• Task description
Reproduce the data below without changing anything, starting at the line with "Every image gets" and ending with the line with "389.9], [0, 0, 1]] dist [0.071532, -0.006901]", both included. Leave the pictures out of your copy.

• Input data
☆ ☆ ☆

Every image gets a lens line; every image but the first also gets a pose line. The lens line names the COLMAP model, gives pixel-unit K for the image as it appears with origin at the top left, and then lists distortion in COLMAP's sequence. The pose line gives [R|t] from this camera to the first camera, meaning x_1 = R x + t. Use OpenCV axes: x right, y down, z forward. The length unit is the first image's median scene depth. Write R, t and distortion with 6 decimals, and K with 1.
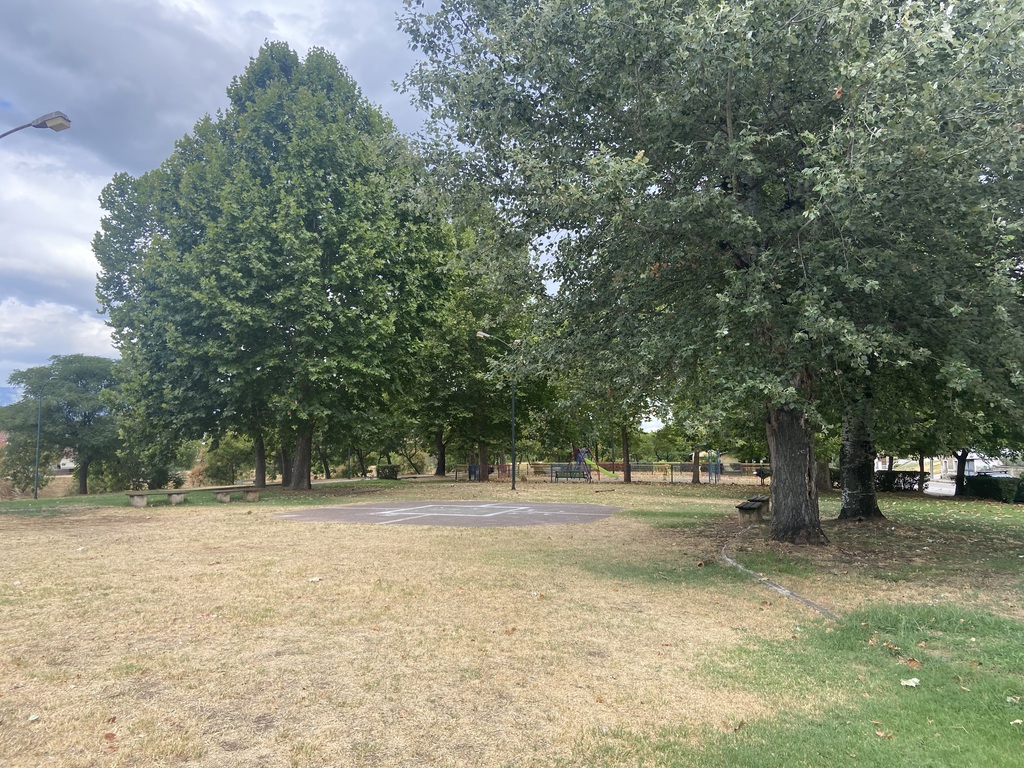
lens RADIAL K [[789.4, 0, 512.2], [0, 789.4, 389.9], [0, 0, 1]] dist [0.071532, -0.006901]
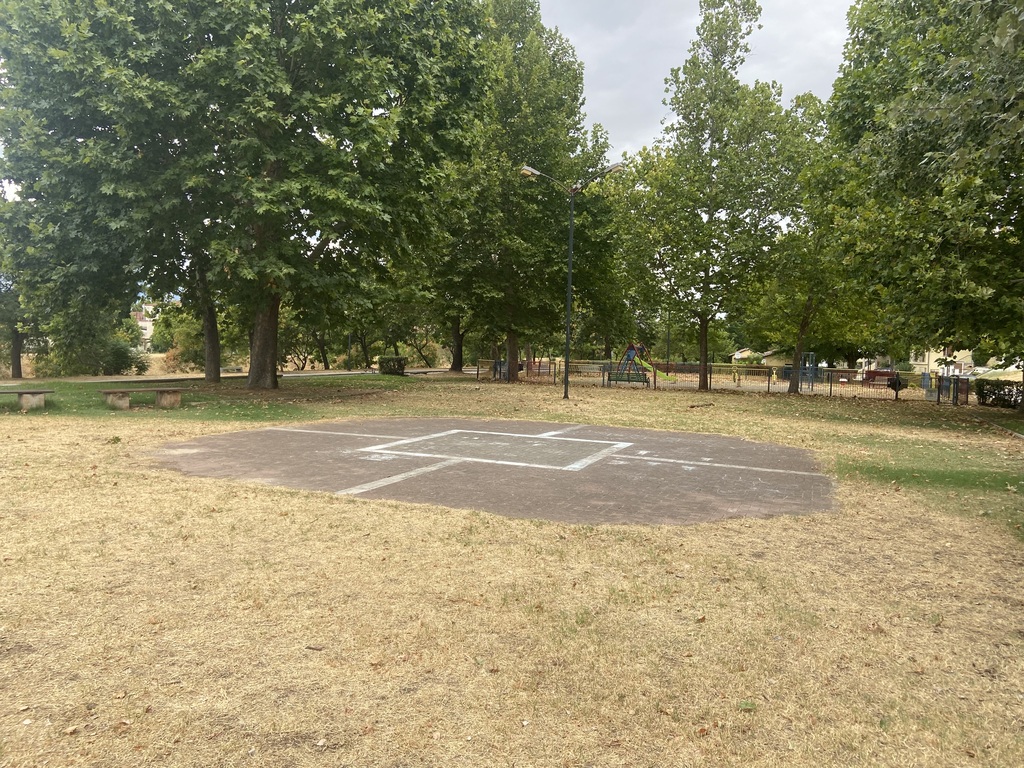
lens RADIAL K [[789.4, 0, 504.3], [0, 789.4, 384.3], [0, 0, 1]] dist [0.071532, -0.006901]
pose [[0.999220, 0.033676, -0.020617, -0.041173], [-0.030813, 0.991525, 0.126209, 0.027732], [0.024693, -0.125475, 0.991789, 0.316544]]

☆ ☆ ☆

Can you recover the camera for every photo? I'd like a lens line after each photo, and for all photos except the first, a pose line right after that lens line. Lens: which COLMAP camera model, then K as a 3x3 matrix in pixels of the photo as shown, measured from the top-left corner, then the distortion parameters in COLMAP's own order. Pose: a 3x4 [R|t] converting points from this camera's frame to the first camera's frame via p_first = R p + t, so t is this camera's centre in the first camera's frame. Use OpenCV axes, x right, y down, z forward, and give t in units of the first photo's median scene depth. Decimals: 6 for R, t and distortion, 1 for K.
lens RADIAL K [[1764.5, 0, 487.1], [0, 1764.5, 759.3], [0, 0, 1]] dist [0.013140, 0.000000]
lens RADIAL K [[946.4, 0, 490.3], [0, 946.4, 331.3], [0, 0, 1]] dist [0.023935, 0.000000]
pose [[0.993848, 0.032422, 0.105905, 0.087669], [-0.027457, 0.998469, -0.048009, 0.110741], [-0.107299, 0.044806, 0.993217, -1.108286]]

☆ ☆ ☆

• Reply to the task
Every image gets a lens line; every image but the first also gets a pose line. The lens line names the COLMAP model, gives pixel-unit K for the image as it appears with origin at the top left, and then lists distortion in COLMAP's sequence. The pose line gives [R|t] from this camera to the first camera, meaning x_1 = R x + t. Use OpenCV axes: x right, y down, z forward. The length unit is the first image's median scene depth. Write R, t and distortion with 6 decimals, and K with 1.
lens RADIAL K [[789.4, 0, 512.2], [0, 789.4, 389.9], [0, 0, 1]] dist [0.071532, -0.006901]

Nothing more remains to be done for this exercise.